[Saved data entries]
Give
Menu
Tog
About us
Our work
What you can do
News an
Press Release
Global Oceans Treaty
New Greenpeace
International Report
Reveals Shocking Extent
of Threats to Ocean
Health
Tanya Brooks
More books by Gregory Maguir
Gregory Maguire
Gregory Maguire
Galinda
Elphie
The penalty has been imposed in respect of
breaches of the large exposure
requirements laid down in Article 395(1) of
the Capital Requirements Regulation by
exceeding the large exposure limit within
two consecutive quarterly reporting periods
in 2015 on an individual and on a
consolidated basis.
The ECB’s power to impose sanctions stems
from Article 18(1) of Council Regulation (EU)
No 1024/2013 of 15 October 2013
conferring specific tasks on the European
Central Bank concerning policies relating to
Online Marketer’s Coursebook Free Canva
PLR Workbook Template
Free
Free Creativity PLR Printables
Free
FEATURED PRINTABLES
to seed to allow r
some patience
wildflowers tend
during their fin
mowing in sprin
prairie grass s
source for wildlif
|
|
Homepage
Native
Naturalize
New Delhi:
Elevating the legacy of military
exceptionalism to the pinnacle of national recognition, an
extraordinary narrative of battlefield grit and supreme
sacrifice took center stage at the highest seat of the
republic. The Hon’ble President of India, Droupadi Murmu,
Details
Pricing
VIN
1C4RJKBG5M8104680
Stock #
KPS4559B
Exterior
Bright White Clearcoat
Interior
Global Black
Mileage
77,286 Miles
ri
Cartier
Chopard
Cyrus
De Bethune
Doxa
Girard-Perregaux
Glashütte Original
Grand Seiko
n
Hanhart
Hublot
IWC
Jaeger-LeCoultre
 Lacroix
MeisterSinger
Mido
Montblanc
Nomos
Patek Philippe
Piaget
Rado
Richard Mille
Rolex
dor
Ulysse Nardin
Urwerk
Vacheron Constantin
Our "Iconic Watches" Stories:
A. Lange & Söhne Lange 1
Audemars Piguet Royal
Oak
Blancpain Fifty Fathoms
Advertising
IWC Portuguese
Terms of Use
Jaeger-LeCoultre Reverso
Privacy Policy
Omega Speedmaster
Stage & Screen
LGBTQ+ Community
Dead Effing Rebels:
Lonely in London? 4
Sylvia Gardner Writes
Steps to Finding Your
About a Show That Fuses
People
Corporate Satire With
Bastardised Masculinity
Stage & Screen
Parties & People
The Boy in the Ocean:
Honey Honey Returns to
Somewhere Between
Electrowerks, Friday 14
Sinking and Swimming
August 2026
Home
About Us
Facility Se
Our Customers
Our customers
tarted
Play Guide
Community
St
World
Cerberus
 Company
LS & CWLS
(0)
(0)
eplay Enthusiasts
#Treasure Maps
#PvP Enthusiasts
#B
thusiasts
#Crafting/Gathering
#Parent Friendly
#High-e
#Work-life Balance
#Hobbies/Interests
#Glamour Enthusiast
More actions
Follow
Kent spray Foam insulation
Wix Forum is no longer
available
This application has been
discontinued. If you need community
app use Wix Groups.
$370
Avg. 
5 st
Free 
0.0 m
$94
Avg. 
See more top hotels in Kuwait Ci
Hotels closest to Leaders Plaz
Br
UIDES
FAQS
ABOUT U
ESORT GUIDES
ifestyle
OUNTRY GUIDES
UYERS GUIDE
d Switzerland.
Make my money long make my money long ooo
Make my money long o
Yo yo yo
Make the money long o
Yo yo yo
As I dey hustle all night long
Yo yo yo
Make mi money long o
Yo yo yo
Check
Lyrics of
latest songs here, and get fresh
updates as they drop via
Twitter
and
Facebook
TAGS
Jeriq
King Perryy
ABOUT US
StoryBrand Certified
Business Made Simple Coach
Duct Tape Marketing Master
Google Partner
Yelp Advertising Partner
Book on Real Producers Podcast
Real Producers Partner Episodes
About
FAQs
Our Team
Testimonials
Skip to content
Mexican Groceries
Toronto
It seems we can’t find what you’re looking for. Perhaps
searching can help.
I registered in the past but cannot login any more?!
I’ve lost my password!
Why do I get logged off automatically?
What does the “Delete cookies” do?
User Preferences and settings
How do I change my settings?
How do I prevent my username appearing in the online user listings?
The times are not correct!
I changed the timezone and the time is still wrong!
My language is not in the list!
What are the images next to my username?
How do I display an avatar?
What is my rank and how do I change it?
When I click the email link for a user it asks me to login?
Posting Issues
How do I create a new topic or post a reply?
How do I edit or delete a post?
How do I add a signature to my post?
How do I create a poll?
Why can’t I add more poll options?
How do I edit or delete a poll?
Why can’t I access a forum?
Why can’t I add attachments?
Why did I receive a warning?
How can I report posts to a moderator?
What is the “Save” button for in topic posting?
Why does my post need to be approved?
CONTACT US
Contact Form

Job item: Every line above is to be transcribed exactly, with nothing missed.

Answer space:
Give
Menu
Tog
About us
Our work
What you can do
News an
Press Release
Global Oceans Treaty
New Greenpeace
International Report
Reveals Shocking Extent
of Threats to Ocean
Health
Tanya Brooks
More books by Gregory Maguir
Gregory Maguire
Gregory Maguire
Galinda
Elphie
The penalty has been imposed in respect of
breaches of the large exposure
requirements laid down in Article 395(1) of
the Capital Requirements Regulation by
exceeding the large exposure limit within
two consecutive quarterly reporting periods
in 2015 on an individual and on a
consolidated basis.
The ECB’s power to impose sanctions stems
from Article 18(1) of Council Regulation (EU)
No 1024/2013 of 15 October 2013
conferring specific tasks on the European
Central Bank concerning policies relating to
Online Marketer’s Coursebook Free Canva
PLR Workbook Template
Free
Free Creativity PLR Printables
Free
FEATURED PRINTABLES
to seed to allow r
some patience
wildflowers tend
during their fin
mowing in sprin
prairie grass s
source for wildlif
|
|
Homepage
Native
Naturalize
New Delhi:
Elevating the legacy of military
exceptionalism to the pinnacle of national recognition, an
extraordinary narrative of battlefield grit and supreme
sacrifice took center stage at the highest seat of the
republic. The Hon’ble President of India, Droupadi Murmu,
Details
Pricing
VIN
1C4RJKBG5M8104680
Stock #
KPS4559B
Exterior
Bright White Clearcoat
Interior
Global Black
Mileage
77,286 Miles
ri
Cartier
Chopard
Cyrus
De Bethune
Doxa
Girard-Perregaux
Glashütte Original
Grand Seiko
n
Hanhart
Hublot
IWC
Jaeger-LeCoultre
 Lacroix
MeisterSinger
Mido
Montblanc
Nomos
Patek Philippe
Piaget
Rado
Richard Mille
Rolex
dor
Ulysse Nardin
Urwerk
Vacheron Constantin
Our "Iconic Watches" Stories:
A. Lange & Söhne Lange 1
Audemars Piguet Royal
Oak
Blancpain Fifty Fathoms
Advertising
IWC Portuguese
Terms of Use
Jaeger-LeCoultre Reverso
Privacy Policy
Omega Speedmaster
Stage & Screen
LGBTQ+ Community
Dead Effing Rebels:
Lonely in London? 4
Sylvia Gardner Writes
Steps to Finding Your
About a Show That Fuses
People
Corporate Satire With
Bastardised Masculinity
Stage & Screen
Parties & People
The Boy in the Ocean:
Honey Honey Returns to
Somewhere Between
Electrowerks, Friday 14
Sinking and Swimming
August 2026
Home
About Us
Facility Se
Our Customers
Our customers
tarted
Play Guide
Community
St
World
Cerberus
 Company
LS & CWLS
(0)
(0)
eplay Enthusiasts
#Treasure Maps
#PvP Enthusiasts
#B
thusiasts
#Crafting/Gathering
#Parent Friendly
#High-e
#Work-life Balance
#Hobbies/Interests
#Glamour Enthusiast
More actions
Follow
Kent spray Foam insulation
Wix Forum is no longer
available
This application has been
discontinued. If you need community
app use Wix Groups.
$370
Avg. 
5 st
Free 
0.0 m
$94
Avg. 
See more top hotels in Kuwait Ci
Hotels closest to Leaders Plaz
Br
UIDES
FAQS
ABOUT U
ESORT GUIDES
ifestyle
OUNTRY GUIDES
UYERS GUIDE
d Switzerland.
Make my money long make my money long ooo
Make my money long o
Yo yo yo
Make the money long o
Yo yo yo
As I dey hustle all night long
Yo yo yo
Make mi money long o
Yo yo yo
Check
Lyrics of
latest songs here, and get fresh
updates as they drop via
Twitter
and
Facebook
TAGS
Jeriq
King Perryy
ABOUT US
StoryBrand Certified
Business Made Simple Coach
Duct Tape Marketing Master
Google Partner
Yelp Advertising Partner
Book on Real Producers Podcast
Real Producers Partner Episodes
About
FAQs
Our Team
Testimonials
Skip to content
Mexican Groceries
Toronto
It seems we can’t find what you’re looking for. Perhaps
searching can help.
I registered in the past but cannot login any more?!
I’ve lost my password!
Why do I get logged off automatically?
What does the “Delete cookies” do?
User Preferences and settings
How do I change my settings?
How do I prevent my username appearing in the online user listings?
The times are not correct!
I changed the timezone and the time is still wrong!
My language is not in the list!
What are the images next to my username?
How do I display an avatar?
What is my rank and how do I change it?
When I click the email link for a user it asks me to login?
Posting Issues
How do I create a new topic or post a reply?
How do I edit or delete a post?
How do I add a signature to my post?
How do I create a poll?
Why can’t I add more poll options?
How do I edit or delete a poll?
Why can’t I access a forum?
Why can’t I add attachments?
Why did I receive a warning?
How can I report posts to a moderator?
What is the “Save” button for in topic posting?
Why does my post need to be approved?
CONTACT US
Contact Form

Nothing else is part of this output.